In summary, PySpark is the Python library for Apache Spark, which allows you to write Spark applications in Python. Spark SQL is a part of Apache Spark that facilitates working with structured data using SQL queries and DataFrames, making it easier to process, analyze, and query structured data within the Spark framework. Both PySpark and Spark SQL are valuable tools in the big data and data analytics domain.
This Python script is an example of using PySpark, a Python library for Apache Spark, to perform data analysis on a dataset related to obesity. The script loads the dataset, performs data filtering and aggregation, and captures the output for further analysis.. The dataset used is ObesityDataSet.csv
.
The dataset contains the following columns:
- Gender
- Age
- Height
- Weight
- family_history_with_overweight
- FAVC
- FCVC
- NCP
- CAEC
- SMOKE
- CH2O
- SCC
- FAF
- TUE
- CALC
- MTRANS
- NObeyesdad
Before running this code, you need to have the following installed:
1.- Python: Make sure you have Python installed on your system.
2.- PySpark: PySpark is the Python library for Apache Spark. You need to install it. You can install PySpark using pip:
pip install pyspark
3.- Dataset: The script assumes you have a dataset named "ObesityDataSet.csv" in a "data" directory. You should modify the dataset path accordingly.
Imports and Function Definitions The script starts with the necessary imports, including PySpark, and defines some utility functions. • capture_output: This context manager captures standard output and standard error during code execution. • save_markdown: This function saves captured output to a Markdown file.
The main function performs the following steps:
- Initialize a Spark Session: It sets up a Spark session to work with Spark.
- Load Data: The script reads the dataset ("ObesityDataSet.csv") into a Spark DataFrame and registers it as a temporary SQL view.
- Data Filtering and Aggregation with Spark SQL:
• It uses Spark SQL to filter data where Age is greater than 30 and Weight is less than 70.
• It calculates the percentage of people who smoke and the average age, height, and weight.
- Data Filtering and Aggregation with DataFrame Operations:
• It performs the same filtering and aggregation operations using DataFrame operations.
• It also counts the number of females and males in the dataset.
- Capture Output: The script captures the output, which includes the DataFrame schema, the percentage of people who smoke, and the number of females and males.
- Save Output: It saves the captured output to a Markdown file named "output.md."
- Stop Spark Session: The Spark session is stopped to release resources.
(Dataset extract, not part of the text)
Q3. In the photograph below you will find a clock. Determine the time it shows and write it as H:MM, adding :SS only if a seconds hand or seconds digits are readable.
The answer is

The code performs the following operations:
- Filters the data to include only those records where Age > 30 and Weight < 70.
- Calculates the percentage of these people who smoke.
- Counts the number of females and males in the entire dataset.
Ensure that you have set up Spark and have the dataset available. The script will produce output and save it to "output.md" for further analysis. To run the code, simply execute the Python script:
1. Open codespaces
2. Wait for environment to be installed
3. Run: pip install pyspark
3. Run: python main.py
Sucessfull jobs on Spark environment:
The results will be printed to the console and saved to a markdown file named output.md.